DESCRIPTION OF THE TASK
Could you output, exactly and with nothing else, every line from the one that contains "the size of" through the last line of the listing below?

....................

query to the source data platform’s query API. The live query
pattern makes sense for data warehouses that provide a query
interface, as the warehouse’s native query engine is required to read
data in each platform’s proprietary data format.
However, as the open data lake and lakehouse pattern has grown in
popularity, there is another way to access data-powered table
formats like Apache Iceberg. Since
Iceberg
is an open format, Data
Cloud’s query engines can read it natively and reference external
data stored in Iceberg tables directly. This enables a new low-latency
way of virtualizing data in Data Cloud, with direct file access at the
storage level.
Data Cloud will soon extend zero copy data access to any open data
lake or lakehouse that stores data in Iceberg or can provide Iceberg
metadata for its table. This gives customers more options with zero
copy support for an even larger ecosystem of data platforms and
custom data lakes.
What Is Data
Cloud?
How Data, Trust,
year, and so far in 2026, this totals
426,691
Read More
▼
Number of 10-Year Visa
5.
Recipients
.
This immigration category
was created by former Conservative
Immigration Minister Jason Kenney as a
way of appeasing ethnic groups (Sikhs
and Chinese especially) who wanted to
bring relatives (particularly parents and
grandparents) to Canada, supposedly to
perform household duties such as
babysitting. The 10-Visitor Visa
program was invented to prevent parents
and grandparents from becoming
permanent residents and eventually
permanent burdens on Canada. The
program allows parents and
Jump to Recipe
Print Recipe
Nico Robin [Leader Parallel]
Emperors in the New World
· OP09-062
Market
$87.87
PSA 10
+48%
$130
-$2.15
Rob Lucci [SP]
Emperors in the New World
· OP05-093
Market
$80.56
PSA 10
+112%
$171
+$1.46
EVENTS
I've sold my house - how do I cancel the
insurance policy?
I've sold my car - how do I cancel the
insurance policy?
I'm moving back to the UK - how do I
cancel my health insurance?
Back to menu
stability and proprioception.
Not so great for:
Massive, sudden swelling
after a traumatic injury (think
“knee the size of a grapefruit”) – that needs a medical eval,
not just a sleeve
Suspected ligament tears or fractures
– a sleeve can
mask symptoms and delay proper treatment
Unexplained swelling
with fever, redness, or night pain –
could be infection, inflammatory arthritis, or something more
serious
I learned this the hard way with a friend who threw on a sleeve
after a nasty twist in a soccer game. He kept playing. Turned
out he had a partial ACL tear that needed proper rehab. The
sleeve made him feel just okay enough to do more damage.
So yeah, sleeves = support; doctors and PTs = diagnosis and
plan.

....................

RESULT BELOW
“knee the size of a grapefruit”) – that needs a medical eval,
not just a sleeve
Suspected ligament tears or fractures
– a sleeve can
mask symptoms and delay proper treatment
Unexplained swelling
with fever, redness, or night pain –
could be infection, inflammatory arthritis, or something more
serious
I learned this the hard way with a friend who threw on a sleeve
after a nasty twist in a soccer game. He kept playing. Turned
out he had a partial ACL tear that needed proper rehab. The
sleeve made him feel just okay enough to do more damage.
So yeah, sleeves = support; doctors and PTs = diagnosis and
plan.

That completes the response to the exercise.